→ **Work to be completed**:
Report every line below that carries the word "lines".

→ **Provided material**:
◆ ◆ ◆ ◆ ◆

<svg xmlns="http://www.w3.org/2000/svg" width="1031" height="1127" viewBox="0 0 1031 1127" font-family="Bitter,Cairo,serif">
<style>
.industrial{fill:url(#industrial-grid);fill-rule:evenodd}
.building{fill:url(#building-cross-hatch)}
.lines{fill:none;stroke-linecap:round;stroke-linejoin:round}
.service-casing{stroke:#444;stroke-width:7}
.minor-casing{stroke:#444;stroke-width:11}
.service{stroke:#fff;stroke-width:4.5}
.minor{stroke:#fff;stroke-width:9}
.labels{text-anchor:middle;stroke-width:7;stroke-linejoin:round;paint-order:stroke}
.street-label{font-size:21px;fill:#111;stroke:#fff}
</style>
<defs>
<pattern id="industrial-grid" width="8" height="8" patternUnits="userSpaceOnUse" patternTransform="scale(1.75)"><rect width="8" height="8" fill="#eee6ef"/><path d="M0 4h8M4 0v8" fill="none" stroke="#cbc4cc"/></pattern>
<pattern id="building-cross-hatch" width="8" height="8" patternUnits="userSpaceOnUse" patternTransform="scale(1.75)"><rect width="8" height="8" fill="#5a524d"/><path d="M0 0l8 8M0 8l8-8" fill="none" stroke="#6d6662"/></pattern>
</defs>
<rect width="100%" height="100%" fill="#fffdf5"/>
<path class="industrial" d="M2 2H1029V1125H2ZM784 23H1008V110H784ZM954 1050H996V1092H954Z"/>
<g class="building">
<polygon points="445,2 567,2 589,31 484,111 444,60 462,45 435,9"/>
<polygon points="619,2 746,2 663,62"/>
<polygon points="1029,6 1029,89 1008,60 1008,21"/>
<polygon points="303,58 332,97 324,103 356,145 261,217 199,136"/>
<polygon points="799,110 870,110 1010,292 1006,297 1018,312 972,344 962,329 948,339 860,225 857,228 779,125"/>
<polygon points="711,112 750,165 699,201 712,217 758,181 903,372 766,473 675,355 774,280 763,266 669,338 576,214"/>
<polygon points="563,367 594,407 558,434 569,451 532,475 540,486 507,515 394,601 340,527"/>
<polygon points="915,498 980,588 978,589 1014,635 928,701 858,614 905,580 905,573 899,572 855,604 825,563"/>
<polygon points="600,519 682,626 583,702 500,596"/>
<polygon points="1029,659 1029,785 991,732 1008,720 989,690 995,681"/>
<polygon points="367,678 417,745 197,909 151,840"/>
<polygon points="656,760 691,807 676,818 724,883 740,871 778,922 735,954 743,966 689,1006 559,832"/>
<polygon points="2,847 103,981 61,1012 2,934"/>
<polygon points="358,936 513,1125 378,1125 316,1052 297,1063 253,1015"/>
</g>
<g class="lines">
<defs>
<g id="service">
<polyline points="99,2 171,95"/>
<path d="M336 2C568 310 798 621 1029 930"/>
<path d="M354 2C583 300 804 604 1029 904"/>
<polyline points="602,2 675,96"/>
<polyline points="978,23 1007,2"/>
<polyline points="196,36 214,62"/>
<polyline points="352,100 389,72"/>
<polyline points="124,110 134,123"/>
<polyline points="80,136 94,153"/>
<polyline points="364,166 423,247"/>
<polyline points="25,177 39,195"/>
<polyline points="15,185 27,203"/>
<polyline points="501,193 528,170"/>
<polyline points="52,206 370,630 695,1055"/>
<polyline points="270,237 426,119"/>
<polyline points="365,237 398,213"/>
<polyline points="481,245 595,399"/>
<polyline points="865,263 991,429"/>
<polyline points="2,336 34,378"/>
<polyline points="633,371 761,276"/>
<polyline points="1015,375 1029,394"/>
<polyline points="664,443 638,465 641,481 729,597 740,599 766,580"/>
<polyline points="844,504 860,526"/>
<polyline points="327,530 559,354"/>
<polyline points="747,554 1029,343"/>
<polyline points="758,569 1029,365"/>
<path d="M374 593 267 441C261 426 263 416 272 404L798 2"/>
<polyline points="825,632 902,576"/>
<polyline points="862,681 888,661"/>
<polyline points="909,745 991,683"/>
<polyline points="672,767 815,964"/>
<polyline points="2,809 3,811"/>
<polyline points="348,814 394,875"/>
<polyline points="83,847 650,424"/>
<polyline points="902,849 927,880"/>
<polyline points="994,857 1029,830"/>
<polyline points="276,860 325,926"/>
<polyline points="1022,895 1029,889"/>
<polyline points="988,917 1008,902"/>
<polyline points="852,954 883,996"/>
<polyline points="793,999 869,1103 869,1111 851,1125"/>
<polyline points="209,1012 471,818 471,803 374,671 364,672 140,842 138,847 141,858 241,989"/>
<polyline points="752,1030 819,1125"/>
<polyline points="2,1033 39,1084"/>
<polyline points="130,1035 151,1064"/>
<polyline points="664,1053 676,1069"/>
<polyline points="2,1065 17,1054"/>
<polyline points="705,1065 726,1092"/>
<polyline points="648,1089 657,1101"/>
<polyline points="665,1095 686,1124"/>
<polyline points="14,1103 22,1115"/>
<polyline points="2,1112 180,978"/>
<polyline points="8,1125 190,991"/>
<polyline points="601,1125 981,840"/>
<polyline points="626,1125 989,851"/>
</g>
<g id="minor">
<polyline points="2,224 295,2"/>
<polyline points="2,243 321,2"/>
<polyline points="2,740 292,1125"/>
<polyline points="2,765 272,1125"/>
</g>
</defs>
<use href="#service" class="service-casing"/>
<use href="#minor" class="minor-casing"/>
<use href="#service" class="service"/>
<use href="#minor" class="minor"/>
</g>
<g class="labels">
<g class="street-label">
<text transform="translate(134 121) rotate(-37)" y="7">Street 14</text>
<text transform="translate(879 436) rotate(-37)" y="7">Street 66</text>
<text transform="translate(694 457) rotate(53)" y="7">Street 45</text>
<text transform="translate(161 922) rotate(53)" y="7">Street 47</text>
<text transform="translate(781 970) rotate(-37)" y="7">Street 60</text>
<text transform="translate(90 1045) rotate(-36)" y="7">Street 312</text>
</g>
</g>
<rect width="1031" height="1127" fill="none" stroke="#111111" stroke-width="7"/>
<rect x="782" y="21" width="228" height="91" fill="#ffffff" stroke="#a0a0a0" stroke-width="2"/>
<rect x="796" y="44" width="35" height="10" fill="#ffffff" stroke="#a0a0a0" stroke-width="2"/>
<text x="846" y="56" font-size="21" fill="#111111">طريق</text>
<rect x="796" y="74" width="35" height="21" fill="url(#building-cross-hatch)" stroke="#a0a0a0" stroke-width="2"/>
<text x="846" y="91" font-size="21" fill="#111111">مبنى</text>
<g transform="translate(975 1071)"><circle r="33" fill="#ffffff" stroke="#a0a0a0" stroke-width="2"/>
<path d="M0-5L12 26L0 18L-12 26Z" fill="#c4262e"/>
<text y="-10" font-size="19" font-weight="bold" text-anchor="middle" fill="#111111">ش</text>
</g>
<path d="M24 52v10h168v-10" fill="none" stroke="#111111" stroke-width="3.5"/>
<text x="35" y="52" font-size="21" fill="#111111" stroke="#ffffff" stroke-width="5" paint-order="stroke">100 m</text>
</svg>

◆ ◆ ◆ ◆ ◆

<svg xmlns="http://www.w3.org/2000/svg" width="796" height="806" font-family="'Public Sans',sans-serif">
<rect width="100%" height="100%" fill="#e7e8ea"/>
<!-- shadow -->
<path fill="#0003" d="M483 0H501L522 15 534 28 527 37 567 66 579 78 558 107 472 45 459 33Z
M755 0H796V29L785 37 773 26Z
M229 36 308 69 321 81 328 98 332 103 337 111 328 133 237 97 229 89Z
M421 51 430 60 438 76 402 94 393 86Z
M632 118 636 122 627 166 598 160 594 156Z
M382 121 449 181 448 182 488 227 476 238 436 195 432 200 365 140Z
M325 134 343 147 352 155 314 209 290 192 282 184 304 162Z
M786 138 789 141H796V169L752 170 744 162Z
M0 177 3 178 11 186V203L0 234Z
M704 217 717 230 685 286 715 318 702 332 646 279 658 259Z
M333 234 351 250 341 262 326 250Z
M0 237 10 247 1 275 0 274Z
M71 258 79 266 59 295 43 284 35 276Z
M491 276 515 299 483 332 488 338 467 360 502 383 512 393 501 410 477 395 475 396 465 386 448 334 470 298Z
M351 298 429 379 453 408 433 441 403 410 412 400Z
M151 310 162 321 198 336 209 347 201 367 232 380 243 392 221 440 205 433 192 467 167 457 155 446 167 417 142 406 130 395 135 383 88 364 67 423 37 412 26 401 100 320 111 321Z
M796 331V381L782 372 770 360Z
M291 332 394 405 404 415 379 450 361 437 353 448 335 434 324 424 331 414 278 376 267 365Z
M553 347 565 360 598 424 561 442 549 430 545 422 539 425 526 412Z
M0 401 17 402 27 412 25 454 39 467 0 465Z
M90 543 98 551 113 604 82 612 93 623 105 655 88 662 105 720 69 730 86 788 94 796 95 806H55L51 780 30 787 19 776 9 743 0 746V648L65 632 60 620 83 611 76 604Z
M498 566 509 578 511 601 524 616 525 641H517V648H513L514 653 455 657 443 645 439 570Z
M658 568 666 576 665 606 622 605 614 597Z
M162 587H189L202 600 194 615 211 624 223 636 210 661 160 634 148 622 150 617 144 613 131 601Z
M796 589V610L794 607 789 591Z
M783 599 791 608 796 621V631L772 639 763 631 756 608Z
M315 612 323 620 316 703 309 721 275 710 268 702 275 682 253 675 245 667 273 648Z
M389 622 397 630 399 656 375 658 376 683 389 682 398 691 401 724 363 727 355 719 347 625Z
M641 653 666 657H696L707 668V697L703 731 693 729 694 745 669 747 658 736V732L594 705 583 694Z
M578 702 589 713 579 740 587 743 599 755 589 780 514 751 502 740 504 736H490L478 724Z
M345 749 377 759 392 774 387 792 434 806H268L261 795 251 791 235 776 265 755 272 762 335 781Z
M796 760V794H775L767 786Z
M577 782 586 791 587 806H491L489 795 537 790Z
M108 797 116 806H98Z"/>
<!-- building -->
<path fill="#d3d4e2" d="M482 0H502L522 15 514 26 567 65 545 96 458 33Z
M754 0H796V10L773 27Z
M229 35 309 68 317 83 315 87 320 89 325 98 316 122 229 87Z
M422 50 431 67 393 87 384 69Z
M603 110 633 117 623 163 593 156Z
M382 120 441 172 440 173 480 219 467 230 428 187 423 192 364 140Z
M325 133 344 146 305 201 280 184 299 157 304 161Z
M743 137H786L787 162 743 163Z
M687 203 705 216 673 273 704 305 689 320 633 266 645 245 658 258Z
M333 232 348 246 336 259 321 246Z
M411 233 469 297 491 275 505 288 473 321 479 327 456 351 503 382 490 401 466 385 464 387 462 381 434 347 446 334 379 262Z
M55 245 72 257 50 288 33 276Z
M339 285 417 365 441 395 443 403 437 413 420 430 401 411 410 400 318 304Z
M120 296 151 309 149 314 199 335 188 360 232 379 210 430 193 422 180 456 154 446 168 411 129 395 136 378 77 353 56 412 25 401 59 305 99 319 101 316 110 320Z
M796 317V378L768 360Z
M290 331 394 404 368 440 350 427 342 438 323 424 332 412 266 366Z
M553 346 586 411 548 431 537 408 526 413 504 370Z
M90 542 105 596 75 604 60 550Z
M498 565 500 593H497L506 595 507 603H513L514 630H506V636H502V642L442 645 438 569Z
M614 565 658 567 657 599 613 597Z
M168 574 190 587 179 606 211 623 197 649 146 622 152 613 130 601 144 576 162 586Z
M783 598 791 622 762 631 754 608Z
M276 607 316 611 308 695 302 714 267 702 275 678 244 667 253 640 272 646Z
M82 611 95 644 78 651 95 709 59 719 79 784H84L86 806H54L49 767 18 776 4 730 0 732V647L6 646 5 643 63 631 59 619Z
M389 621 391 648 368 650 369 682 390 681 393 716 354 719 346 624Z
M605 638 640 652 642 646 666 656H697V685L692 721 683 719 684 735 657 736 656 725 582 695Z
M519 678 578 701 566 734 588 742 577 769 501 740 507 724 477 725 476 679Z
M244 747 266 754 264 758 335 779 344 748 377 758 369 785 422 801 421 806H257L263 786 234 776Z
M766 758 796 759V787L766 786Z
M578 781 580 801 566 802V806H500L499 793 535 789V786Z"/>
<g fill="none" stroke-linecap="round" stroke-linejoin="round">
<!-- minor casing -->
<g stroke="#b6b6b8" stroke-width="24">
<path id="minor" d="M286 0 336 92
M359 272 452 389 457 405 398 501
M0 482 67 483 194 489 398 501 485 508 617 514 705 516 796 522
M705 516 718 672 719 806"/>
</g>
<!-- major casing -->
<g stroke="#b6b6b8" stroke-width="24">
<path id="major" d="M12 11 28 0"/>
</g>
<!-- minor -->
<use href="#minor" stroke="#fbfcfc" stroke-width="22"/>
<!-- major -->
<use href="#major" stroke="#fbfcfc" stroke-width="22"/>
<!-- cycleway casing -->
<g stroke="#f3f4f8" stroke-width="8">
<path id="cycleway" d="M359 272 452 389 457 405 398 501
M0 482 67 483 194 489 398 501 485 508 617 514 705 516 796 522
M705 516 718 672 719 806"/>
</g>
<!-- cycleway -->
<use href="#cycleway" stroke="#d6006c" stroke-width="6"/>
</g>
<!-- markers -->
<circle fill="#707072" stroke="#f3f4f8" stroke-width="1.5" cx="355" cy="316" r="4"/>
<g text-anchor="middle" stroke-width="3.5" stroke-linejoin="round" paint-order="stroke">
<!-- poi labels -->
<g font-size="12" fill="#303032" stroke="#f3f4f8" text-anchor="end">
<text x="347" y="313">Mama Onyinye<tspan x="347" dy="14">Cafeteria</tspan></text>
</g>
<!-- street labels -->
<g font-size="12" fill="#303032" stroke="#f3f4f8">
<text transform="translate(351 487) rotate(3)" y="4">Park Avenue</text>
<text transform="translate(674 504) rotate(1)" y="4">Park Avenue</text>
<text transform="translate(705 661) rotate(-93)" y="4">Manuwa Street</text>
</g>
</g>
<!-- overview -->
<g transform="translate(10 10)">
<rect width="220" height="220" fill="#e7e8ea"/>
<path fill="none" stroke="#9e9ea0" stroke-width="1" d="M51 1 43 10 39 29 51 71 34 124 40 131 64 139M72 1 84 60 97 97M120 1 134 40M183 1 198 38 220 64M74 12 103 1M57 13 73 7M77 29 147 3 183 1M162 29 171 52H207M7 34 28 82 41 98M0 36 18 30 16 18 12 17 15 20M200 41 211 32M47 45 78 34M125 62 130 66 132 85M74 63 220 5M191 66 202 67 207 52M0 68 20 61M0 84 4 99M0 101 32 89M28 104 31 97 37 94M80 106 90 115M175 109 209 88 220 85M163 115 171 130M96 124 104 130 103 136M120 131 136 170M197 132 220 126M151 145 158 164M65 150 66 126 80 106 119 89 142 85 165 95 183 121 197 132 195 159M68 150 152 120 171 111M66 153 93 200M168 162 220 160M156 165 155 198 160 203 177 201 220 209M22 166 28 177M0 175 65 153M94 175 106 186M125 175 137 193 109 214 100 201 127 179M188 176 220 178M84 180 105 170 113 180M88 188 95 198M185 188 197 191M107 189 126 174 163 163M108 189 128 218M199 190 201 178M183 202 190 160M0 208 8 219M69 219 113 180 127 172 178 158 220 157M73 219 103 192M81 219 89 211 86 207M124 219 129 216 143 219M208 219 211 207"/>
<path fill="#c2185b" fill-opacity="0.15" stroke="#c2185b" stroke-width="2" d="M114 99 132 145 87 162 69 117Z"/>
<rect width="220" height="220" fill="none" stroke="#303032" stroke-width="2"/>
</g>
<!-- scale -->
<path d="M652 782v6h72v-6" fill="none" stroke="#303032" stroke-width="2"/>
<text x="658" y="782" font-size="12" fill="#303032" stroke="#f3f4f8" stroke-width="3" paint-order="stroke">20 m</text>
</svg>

◆ ◆ ◆ ◆ ◆

→ **Exercise output**:
.lines{fill:none;stroke-linecap:round;stroke-linejoin:round}
<g class="lines">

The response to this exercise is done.